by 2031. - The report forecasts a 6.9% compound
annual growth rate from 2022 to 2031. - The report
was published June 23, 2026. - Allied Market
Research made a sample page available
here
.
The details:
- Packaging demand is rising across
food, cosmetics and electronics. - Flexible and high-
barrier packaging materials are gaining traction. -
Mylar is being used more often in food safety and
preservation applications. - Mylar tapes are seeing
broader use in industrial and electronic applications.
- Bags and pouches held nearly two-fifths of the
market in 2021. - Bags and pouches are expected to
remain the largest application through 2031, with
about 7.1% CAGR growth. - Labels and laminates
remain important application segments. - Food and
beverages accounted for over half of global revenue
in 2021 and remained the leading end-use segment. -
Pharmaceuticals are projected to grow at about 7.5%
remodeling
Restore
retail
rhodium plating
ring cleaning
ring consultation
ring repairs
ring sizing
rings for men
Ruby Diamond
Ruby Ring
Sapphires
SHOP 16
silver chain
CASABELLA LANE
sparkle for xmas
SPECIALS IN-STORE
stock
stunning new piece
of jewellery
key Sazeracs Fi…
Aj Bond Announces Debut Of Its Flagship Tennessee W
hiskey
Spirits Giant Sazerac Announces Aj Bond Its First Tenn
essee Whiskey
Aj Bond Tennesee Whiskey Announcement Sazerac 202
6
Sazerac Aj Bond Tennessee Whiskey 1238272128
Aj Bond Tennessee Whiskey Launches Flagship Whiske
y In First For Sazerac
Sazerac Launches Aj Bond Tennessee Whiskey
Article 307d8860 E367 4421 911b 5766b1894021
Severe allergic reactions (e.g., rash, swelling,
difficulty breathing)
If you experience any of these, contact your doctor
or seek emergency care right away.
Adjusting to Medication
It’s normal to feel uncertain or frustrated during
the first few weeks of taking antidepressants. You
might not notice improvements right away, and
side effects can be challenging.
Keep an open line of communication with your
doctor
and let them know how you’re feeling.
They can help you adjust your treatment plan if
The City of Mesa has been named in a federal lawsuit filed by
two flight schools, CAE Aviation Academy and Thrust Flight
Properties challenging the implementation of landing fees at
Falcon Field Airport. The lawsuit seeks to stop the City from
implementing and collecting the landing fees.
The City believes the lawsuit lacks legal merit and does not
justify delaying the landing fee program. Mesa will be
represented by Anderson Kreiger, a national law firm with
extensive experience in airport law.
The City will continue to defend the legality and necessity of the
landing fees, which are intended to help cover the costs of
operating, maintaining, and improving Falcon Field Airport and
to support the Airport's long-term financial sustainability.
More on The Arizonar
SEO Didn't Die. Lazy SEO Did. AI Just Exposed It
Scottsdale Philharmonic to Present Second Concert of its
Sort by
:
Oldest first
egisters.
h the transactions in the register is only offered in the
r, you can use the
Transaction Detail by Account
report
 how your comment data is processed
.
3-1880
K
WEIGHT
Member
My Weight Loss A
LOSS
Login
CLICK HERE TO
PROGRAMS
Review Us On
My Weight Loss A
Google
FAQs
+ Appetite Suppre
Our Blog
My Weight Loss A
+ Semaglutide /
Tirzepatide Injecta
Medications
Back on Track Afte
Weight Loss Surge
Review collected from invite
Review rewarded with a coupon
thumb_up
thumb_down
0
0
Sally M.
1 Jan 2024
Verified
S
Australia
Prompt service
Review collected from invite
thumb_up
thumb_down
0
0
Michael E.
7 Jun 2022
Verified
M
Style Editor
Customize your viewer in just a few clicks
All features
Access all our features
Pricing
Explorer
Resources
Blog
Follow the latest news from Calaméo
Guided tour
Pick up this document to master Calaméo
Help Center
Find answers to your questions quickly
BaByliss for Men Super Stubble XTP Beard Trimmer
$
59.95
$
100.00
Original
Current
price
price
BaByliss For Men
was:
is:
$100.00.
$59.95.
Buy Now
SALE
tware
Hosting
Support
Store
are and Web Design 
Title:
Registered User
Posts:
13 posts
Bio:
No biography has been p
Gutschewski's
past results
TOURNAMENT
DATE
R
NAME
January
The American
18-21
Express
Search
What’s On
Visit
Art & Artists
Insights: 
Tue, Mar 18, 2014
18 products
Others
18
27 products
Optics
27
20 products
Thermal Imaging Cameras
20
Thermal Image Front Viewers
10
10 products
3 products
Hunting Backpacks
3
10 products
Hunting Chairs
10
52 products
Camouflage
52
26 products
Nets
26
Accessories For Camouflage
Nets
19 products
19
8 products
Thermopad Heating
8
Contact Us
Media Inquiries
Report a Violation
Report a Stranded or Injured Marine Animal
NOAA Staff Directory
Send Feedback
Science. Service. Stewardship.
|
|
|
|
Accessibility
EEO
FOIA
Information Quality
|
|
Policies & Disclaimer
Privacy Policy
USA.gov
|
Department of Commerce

——

• What you have to do: A faithful, word-for-word copy of the data is the expected answer.

• Solution to this exercise:
by 2031. - The report forecasts a 6.9% compound
annual growth rate from 2022 to 2031. - The report
was published June 23, 2026. - Allied Market
Research made a sample page available
here
.
The details:
- Packaging demand is rising across
food, cosmetics and electronics. - Flexible and high-
barrier packaging materials are gaining traction. -
Mylar is being used more often in food safety and
preservation applications. - Mylar tapes are seeing
broader use in industrial and electronic applications.
- Bags and pouches held nearly two-fifths of the
market in 2021. - Bags and pouches are expected to
remain the largest application through 2031, with
about 7.1% CAGR growth. - Labels and laminates
remain important application segments. - Food and
beverages accounted for over half of global revenue
in 2021 and remained the leading end-use segment. -
Pharmaceuticals are projected to grow at about 7.5%
remodeling
Restore
retail
rhodium plating
ring cleaning
ring consultation
ring repairs
ring sizing
rings for men
Ruby Diamond
Ruby Ring
Sapphires
SHOP 16
silver chain
CASABELLA LANE
sparkle for xmas
SPECIALS IN-STORE
stock
stunning new piece
of jewellery
key Sazeracs Fi…
Aj Bond Announces Debut Of Its Flagship Tennessee W
hiskey
Spirits Giant Sazerac Announces Aj Bond Its First Tenn
essee Whiskey
Aj Bond Tennesee Whiskey Announcement Sazerac 202
6
Sazerac Aj Bond Tennessee Whiskey 1238272128
Aj Bond Tennessee Whiskey Launches Flagship Whiske
y In First For Sazerac
Sazerac Launches Aj Bond Tennessee Whiskey
Article 307d8860 E367 4421 911b 5766b1894021
Severe allergic reactions (e.g., rash, swelling,
difficulty breathing)
If you experience any of these, contact your doctor
or seek emergency care right away.
Adjusting to Medication
It’s normal to feel uncertain or frustrated during
the first few weeks of taking antidepressants. You
might not notice improvements right away, and
side effects can be challenging.
Keep an open line of communication with your
doctor
and let them know how you’re feeling.
They can help you adjust your treatment plan if
The City of Mesa has been named in a federal lawsuit filed by
two flight schools, CAE Aviation Academy and Thrust Flight
Properties challenging the implementation of landing fees at
Falcon Field Airport. The lawsuit seeks to stop the City from
implementing and collecting the landing fees.
The City believes the lawsuit lacks legal merit and does not
justify delaying the landing fee program. Mesa will be
represented by Anderson Kreiger, a national law firm with
extensive experience in airport law.
The City will continue to defend the legality and necessity of the
landing fees, which are intended to help cover the costs of
operating, maintaining, and improving Falcon Field Airport and
to support the Airport's long-term financial sustainability.
More on The Arizonar
SEO Didn't Die. Lazy SEO Did. AI Just Exposed It
Scottsdale Philharmonic to Present Second Concert of its
Sort by
:
Oldest first
egisters.
h the transactions in the register is only offered in the
r, you can use the
Transaction Detail by Account
report
 how your comment data is processed
.
3-1880
K
WEIGHT
Member
My Weight Loss A
LOSS
Login
CLICK HERE TO
PROGRAMS
Review Us On
My Weight Loss A
Google
FAQs
+ Appetite Suppre
Our Blog
My Weight Loss A
+ Semaglutide /
Tirzepatide Injecta
Medications
Back on Track Afte
Weight Loss Surge
Review collected from invite
Review rewarded with a coupon
thumb_up
thumb_down
0
0
Sally M.
1 Jan 2024
Verified
S
Australia
Prompt service
Review collected from invite
thumb_up
thumb_down
0
0
Michael E.
7 Jun 2022
Verified
M
Style Editor
Customize your viewer in just a few clicks
All features
Access all our features
Pricing
Explorer
Resources
Blog
Follow the latest news from Calaméo
Guided tour
Pick up this document to master Calaméo
Help Center
Find answers to your questions quickly
BaByliss for Men Super Stubble XTP Beard Trimmer
$
59.95
$
100.00
Original
Current
price
price
BaByliss For Men
was:
is:
$100.00.
$59.95.
Buy Now
SALE
tware
Hosting
Support
Store
are and Web Design 
Title:
Registered User
Posts:
13 posts
Bio:
No biography has been p
Gutschewski's
past results
TOURNAMENT
DATE
R
NAME
January
The American
18-21
Express
Search
What’s On
Visit
Art & Artists
Insights: 
Tue, Mar 18, 2014
18 products
Others
18
27 products
Optics
27
20 products
Thermal Imaging Cameras
20
Thermal Image Front Viewers
10
10 products
3 products
Hunting Backpacks
3
10 products
Hunting Chairs
10
52 products
Camouflage
52
26 products
Nets
26
Accessories For Camouflage
Nets
19 products
19
8 products
Thermopad Heating
8
Contact Us
Media Inquiries
Report a Violation
Report a Stranded or Injured Marine Animal
NOAA Staff Directory
Send Feedback
Science. Service. Stewardship.
|
|
|
|
Accessibility
EEO
FOIA
Information Quality
|
|
Policies & Disclaimer
Privacy Policy
USA.gov
|
Department of Commerce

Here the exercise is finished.